REQUIRED ACTION
Pick out each line of the listing that contains the word "shown" and copy those lines.

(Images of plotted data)
——
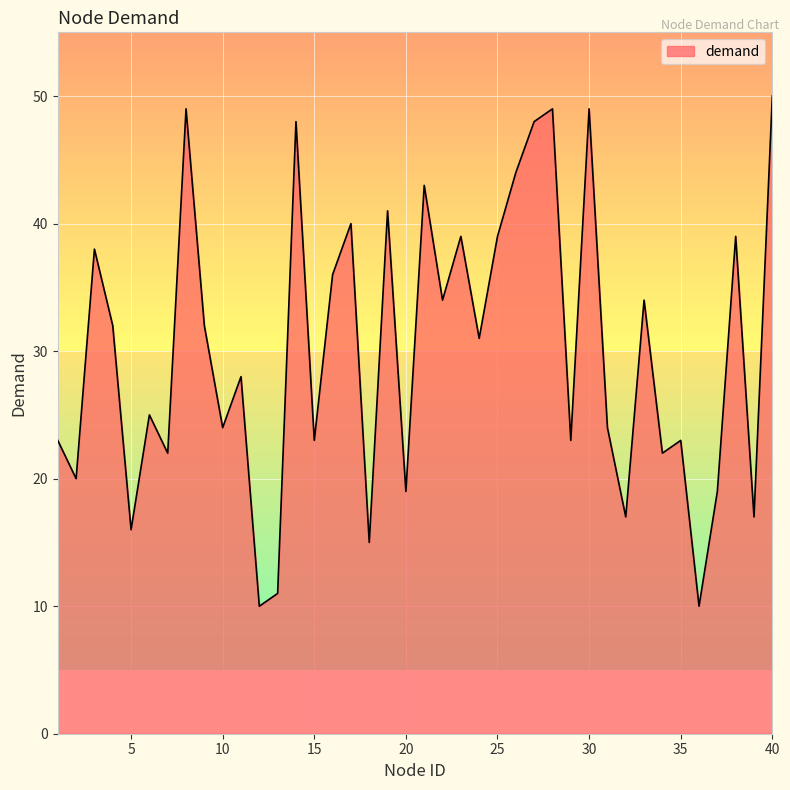

What is the maximum value shown in the chart?

50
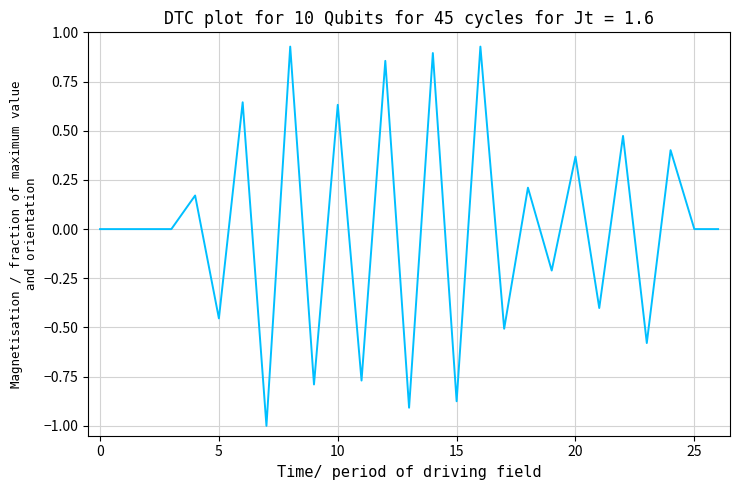

What is the smallest value displayed?

-1.0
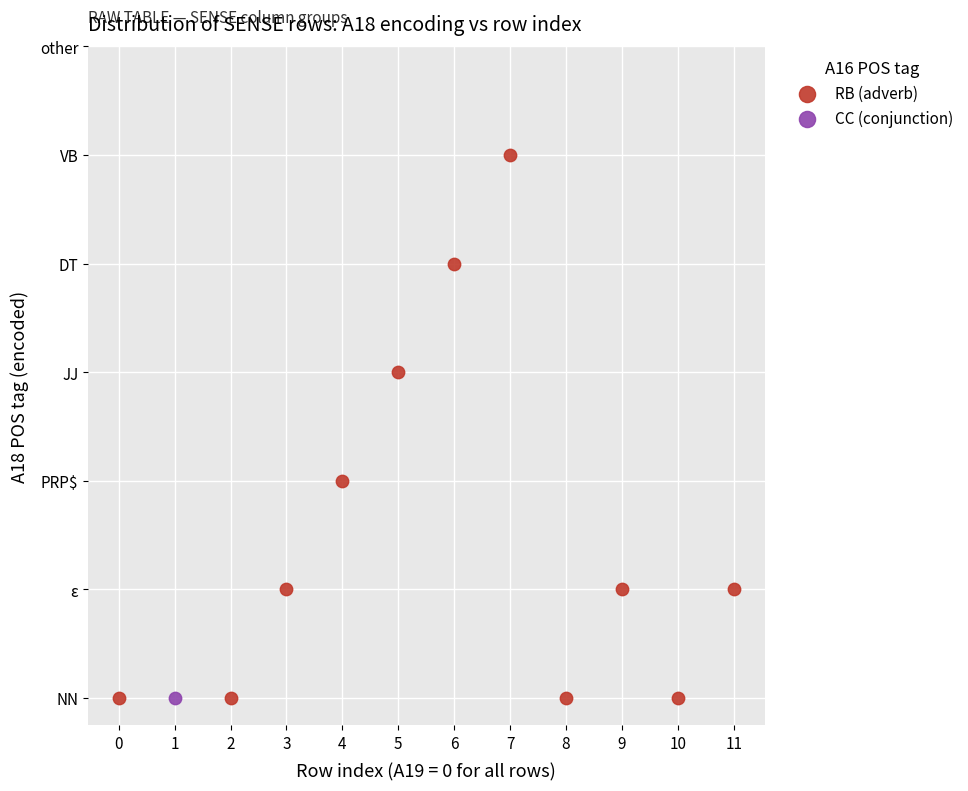

What are all the series names shown in the legend?

RB (adverb), CC (conjunction)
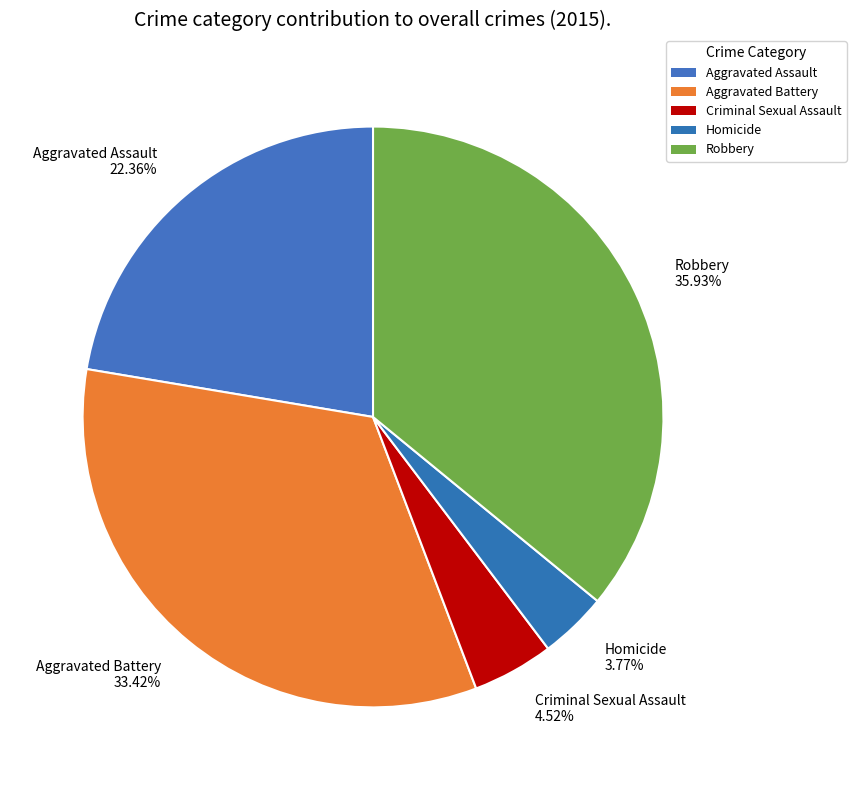

How many slices are in this pie chart?

5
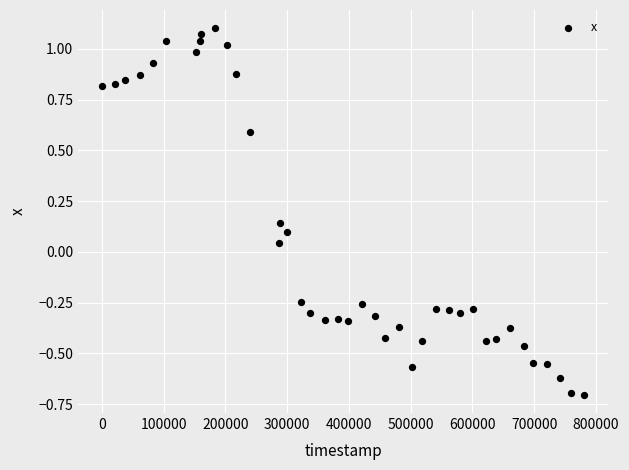

What is the range of X values (max minus min)?

780895.0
——
ANSWER BOX
What is the maximum value shown in the chart?
What are all the series names shown in the legend?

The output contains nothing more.